● Task instructions:
Search the entries below for "annotations". Report each line where it occurs.

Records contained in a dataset
....................
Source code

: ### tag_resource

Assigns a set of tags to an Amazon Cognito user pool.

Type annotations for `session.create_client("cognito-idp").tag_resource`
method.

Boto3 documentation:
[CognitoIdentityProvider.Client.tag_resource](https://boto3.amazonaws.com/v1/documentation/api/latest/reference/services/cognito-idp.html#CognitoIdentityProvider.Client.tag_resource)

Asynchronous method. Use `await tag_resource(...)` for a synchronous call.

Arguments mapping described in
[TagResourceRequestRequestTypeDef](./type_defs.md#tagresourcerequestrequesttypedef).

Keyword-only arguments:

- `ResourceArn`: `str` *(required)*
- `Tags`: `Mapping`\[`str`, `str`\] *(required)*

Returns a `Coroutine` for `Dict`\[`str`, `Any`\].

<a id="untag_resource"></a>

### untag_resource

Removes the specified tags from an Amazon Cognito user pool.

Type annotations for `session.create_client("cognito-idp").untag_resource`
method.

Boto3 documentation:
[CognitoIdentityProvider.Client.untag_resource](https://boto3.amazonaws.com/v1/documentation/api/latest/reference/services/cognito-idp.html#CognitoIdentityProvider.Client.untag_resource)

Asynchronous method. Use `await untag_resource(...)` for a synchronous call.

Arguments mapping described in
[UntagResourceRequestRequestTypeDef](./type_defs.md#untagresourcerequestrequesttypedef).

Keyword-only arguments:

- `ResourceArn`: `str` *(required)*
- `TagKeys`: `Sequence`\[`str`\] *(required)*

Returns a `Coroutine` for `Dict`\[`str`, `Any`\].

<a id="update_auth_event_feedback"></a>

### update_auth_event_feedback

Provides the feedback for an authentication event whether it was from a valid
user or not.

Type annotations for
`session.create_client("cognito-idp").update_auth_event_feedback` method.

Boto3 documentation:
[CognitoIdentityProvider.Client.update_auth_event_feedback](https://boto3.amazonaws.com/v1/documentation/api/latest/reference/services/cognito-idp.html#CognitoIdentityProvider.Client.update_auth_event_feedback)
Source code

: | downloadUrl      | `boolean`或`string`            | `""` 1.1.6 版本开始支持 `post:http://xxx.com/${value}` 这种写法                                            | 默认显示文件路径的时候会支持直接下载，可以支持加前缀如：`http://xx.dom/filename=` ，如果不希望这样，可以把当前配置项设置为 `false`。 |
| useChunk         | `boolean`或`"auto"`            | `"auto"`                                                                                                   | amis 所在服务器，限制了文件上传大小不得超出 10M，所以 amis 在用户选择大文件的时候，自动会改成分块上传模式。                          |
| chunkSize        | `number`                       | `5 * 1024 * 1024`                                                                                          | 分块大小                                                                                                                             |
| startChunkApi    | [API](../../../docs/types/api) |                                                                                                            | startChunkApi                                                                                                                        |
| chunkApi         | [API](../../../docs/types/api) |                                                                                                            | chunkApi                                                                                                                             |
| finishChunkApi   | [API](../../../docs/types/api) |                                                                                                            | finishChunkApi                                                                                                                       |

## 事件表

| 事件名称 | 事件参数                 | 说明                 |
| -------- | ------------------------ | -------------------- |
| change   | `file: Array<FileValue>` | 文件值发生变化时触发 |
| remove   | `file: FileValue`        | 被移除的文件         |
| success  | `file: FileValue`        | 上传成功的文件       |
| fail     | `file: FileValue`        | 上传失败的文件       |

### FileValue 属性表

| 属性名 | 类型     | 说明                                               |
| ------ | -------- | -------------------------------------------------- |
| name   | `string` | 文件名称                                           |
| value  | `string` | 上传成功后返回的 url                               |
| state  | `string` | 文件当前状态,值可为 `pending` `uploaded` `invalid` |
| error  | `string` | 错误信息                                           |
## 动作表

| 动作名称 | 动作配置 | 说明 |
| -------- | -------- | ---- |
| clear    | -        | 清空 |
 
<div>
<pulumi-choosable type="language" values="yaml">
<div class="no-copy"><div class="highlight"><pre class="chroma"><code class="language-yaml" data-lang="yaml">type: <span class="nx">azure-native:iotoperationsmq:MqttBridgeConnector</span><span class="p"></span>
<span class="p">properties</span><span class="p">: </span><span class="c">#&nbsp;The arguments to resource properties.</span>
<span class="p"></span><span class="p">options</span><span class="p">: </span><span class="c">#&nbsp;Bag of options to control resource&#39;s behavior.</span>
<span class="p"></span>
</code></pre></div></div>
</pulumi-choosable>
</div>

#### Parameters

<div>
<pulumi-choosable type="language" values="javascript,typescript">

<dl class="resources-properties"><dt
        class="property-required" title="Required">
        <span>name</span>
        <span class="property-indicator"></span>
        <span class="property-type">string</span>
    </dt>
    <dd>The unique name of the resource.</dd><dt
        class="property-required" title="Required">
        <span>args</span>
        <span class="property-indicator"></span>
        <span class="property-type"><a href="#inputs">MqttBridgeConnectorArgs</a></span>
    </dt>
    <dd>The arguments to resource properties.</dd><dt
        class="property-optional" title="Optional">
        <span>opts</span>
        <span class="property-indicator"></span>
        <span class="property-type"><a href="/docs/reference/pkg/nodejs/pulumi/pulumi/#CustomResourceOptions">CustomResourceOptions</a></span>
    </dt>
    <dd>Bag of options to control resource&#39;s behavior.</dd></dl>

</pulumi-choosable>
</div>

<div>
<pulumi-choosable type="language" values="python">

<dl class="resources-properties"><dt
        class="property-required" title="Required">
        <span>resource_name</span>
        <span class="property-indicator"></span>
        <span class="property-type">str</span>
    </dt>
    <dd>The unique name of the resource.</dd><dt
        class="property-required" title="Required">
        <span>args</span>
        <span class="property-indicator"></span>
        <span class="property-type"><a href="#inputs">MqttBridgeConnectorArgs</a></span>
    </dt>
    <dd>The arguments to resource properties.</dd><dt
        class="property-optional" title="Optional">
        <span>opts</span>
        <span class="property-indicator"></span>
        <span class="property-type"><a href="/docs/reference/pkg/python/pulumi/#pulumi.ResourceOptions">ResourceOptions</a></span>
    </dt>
....................
● Answer box:
Type annotations for `session.create_client("cognito-idp").tag_resource`
Type annotations for `session.create_client("cognito-idp").untag_resource`
Type annotations for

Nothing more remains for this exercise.